Among other concerns, this new regime places the onus on these groups to prove they do not violate vaguely defined security assessment rules. These rules allow the Minister of Public Safety to deny an authorization based solely on whether any individual involved in a project, including international partners, has undefined “links” to terrorism or has ever been simply investigated on terrorism grounds.

The ICLMG has documented time and again how such vague rules result in harmful impacts, including: “guilt by association” based only on unsupported allegations; political interference or ministerial discretion based on political expediency; and the promulgation of both systemic and individual bias and racism.

For example, Canadian Muslim charities are disproportionately and unjustifiably investigated for links to terrorist financing, despite the lack of credible evidence and based largely on systemic Islamophobia. Any of the many people who have carried out valuable, selfless work with these charities who may wish to apply for an authorization could now face disqualification simply because of these baseless racial and religiously-motivated investigations.

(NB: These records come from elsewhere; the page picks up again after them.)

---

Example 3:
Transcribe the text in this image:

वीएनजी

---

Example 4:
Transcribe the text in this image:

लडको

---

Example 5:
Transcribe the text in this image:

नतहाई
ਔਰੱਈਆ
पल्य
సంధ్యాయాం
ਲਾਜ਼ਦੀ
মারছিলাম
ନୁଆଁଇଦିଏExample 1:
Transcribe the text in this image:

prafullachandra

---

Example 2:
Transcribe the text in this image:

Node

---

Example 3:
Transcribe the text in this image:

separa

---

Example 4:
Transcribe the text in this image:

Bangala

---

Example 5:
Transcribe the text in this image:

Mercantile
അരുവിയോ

There is nothing limiting the examination of “links” or “investigations” to within Canada either, meaning that designations or investigations by foreign governments and agencies, including those who more readily deem human rights defenders or political opponents as “terrorists,” could be considered in these assessments. Examples of this abound, including Israel’s designation of six well-respected Palestinian civil society organizations as “terrorist organizations” without any evidence, or the Indian and Egyptian governments’ jailing of human rights activists as “terrorists.”

Other concerns include: 

  • Minimal restrictions around the use of information shared between the Minister of Public Safety and nine other Canadian agencies involved in national security, including CSIS, the RCMP, the CRA and the CSE. The government can also add any other organization to the list of approved entities, including foreign security and intelligence agencies;
  • Overly-broad secrecy rules for any judicial review of a rejected application, denying applicants access to the information being used to deny their application.

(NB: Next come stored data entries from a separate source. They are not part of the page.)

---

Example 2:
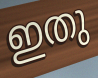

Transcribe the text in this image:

ഇതു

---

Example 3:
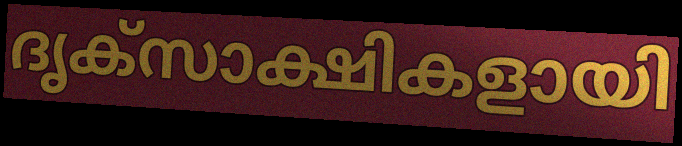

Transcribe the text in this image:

ദൃക്സാക്ഷികളായി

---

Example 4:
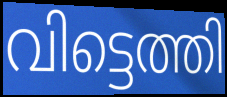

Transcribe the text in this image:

വിട്ടെത്തി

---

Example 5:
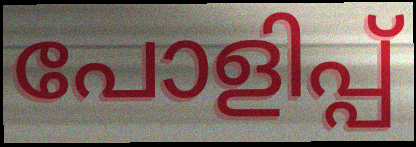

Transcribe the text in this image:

പോളിപ്പ്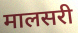
मालसरीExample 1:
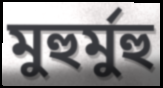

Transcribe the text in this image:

মুহুর্মুহু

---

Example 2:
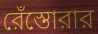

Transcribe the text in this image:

রেঁস্তোরার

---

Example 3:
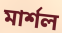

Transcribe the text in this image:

মার্শল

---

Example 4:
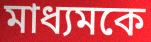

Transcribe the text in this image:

মাধ্যমকে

The ICLMG is grateful to opposition critics who raised these concerns at committee, but disappointed that they were not corrected before the bill’s adoption. The coalition will continue its work to address these problems, and calls on the government to take action to address them through regulation. The ICLMG will also be closely monitoring the implementation of the regime in order to bring concerns to the mandated one-year review of Bill C-41.

Finally, the ICLMG reiterates its concern that an exemption regime does not address the central problem at the heart of this issue: that Canada’s overly-broad counter-terrorism laws allowed for this situation to occur in the first place. The ICLMG, among others, has long raised concerns that the inherent vagueness and political nature of the word “terrorism” will continue to have unintended consequences, including on Canada’s international human rights and humanitarian obligations, evidenced by the current restrictions on the provision of aid. While an exemption regime may provide a route forward, it avoids how counter-terrorism laws create areas and entities that are considered ‘no-go,’ and continue to primarily and unjustly impact majority-Muslim countries and regions. We renew our call for the government to fundamentally revisit its approach on counter-terrorism laws and their enforcement.

The International Civil Liberties Monitoring Group, founded in 2002, is a non-partisan coalition of 44 Canadian civil society organizations from a broad range of sectors that works to defend civil liberties in the context of national security and the so-called “War on Terror.”